As is well established, once a trial judge imposes sentence in a criminal case and issues its mittimus, that judge has no further power to modify, change or vacate that sentence. See People v Fox, 312 Mich 577, 581-582; 20 NW2d 732 (1945).
The case at bar concerns itself with rectifying what is plainly an ambiguous sentence. The applicable rule is clearly spelled out in People v Mauch, 23 Mich App 723; 179 NW2d 184 (1970), and People v Daniels, 69 Mich App 345; 244 NW2d 472 (1976). We may remand a case for resentencing where a trial judge imposes a sentence while laboring under a misconception of law.
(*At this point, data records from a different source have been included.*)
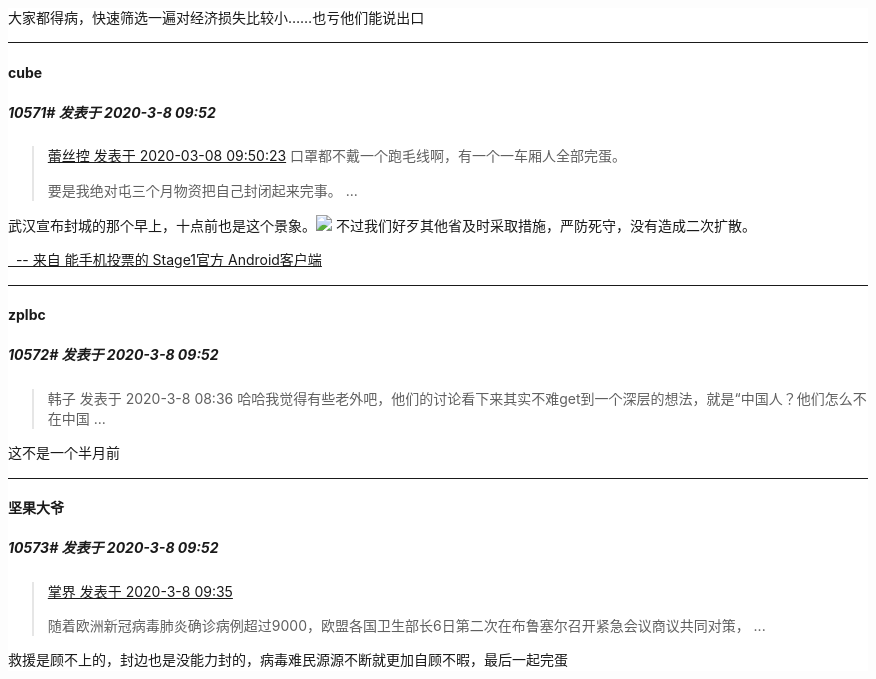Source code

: 
大家都得病，快速筛选一遍对经济损失比较小……也亏他们能说出口







-----

####  cube  
##### 10571#       发表于 2020-3-8 09:52



<blockquote><a href="httphttps://bbs.saraba1st.com/2b/forum.php?mod=redirect&amp;goto=findpost&amp;pid=46654972&amp;ptid=1916532" target="_blank">蕾丝控 发表于 2020-03-08 09:50:23</a>
口罩都不戴一个跑毛线啊，有一个一车厢人全部完蛋。


要是我绝对屯三个月物资把自己封闭起来完事。 ...</blockquote>武汉宣布封城的那个早上，十点前也是这个景象。<img src="https://static.saraba1st.com/image/smiley/face2017/001.png" referrerpolicy="no-referrer">
不过我们好歹其他省及时采取措施，严防死守，没有造成二次扩散。

[  -- 来自 能手机投票的 Stage1官方 Android客户端](https://www.coolapk.com/apk/140634)







-----

####  zplbc  
##### 10572#       发表于 2020-3-8 09:52



<blockquote>韩子 发表于 2020-3-8 08:36
哈哈我觉得有些老外吧，他们的讨论看下来其实不难get到一个深层的想法，就是“中国人？他们怎么不在中国 ...</blockquote>
这不是一个半月前







-----

####  坚果大爷  
##### 10573#       发表于 2020-3-8 09:52



<blockquote><a href="httphttps://bbs.saraba1st.com/2b/forum.php?mod=redirect&amp;goto=findpost&amp;pid=46654865&amp;ptid=1916532" target="_blank">掌界 发表于 2020-3-8 09:35</a>

随着欧洲新冠病毒肺炎确诊病例超过9000，欧盟各国卫生部长6日第二次在布鲁塞尔召开紧急会议商议共同对策， ...</blockquote>
救援是顾不上的，封边也是没能力封的，病毒难民源源不断就更加自顾不暇，最后一起完蛋






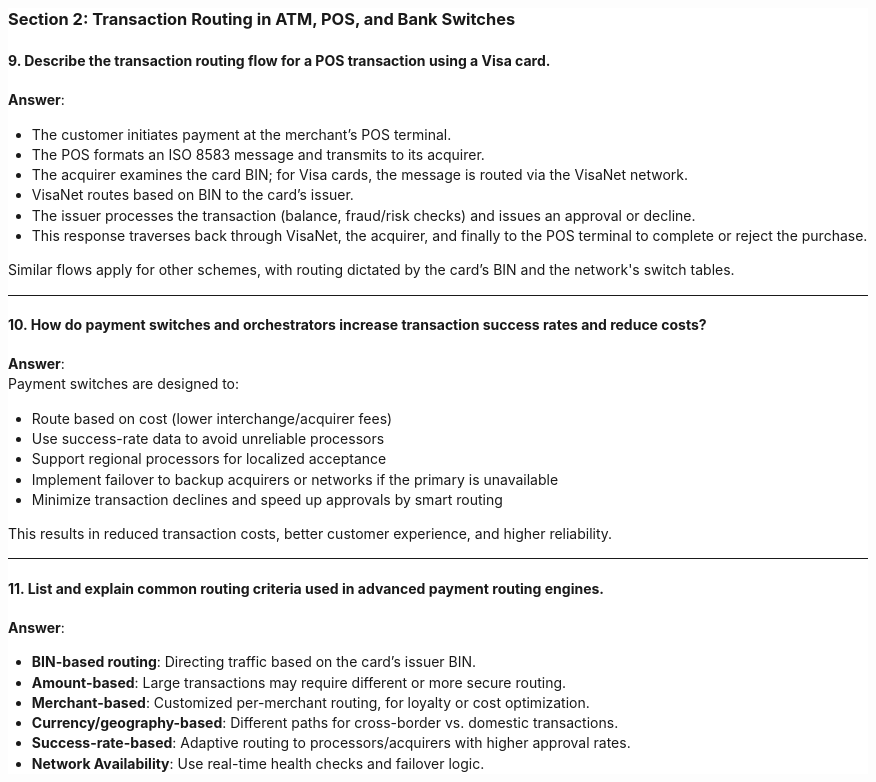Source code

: ### Section 2: Transaction Routing in ATM, POS, and Bank Switches

#### 9. **Describe the transaction routing flow for a POS transaction using a Visa card.**

**Answer**:

- The customer initiates payment at the merchant’s POS terminal.
- The POS formats an ISO 8583 message and transmits to its acquirer.
- The acquirer examines the card BIN; for Visa cards, the message is routed via
  the VisaNet network.
- VisaNet routes based on BIN to the card’s issuer.
- The issuer processes the transaction (balance, fraud/risk checks) and issues
  an approval or decline.
- This response traverses back through VisaNet, the acquirer, and finally to the
  POS terminal to complete or reject the purchase.

Similar flows apply for other schemes, with routing dictated by the card’s BIN
and the network's switch tables.

---

#### 10. **How do payment switches and orchestrators increase transaction success rates and reduce costs?**

**Answer**:  
Payment switches are designed to:

- Route based on cost (lower interchange/acquirer fees)
- Use success-rate data to avoid unreliable processors
- Support regional processors for localized acceptance
- Implement failover to backup acquirers or networks if the primary is
  unavailable
- Minimize transaction declines and speed up approvals by smart routing

This results in reduced transaction costs, better customer experience, and
higher reliability.

---

#### 11. **List and explain common routing criteria used in advanced payment routing engines.**

**Answer**:

- **BIN-based routing**: Directing traffic based on the card’s issuer BIN.
- **Amount-based**: Large transactions may require different or more secure
  routing.
- **Merchant-based**: Customized per-merchant routing, for loyalty or cost
  optimization.
- **Currency/geography-based**: Different paths for cross-border vs. domestic
  transactions.
- **Success-rate-based**: Adaptive routing to processors/acquirers with higher
  approval rates.
- **Network Availability**: Use real-time health checks and failover logic.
*417In this case, the sentencing judge imposed a sentence under the erroneous impression that it would expire on the termination of a concurrent Federal sentence. That is clearly not the law. The matter should be resolved by remanding it to Judge Agar for correction of what obviously is an incorrect sentence. To do what the majority suggests flies directly in the face of well-established law and can only serve to set an ambiguously bad precedent.
I would reverse the trial judge and remand sua sponte to Judge Agar for further proceedings consistent with this opinion.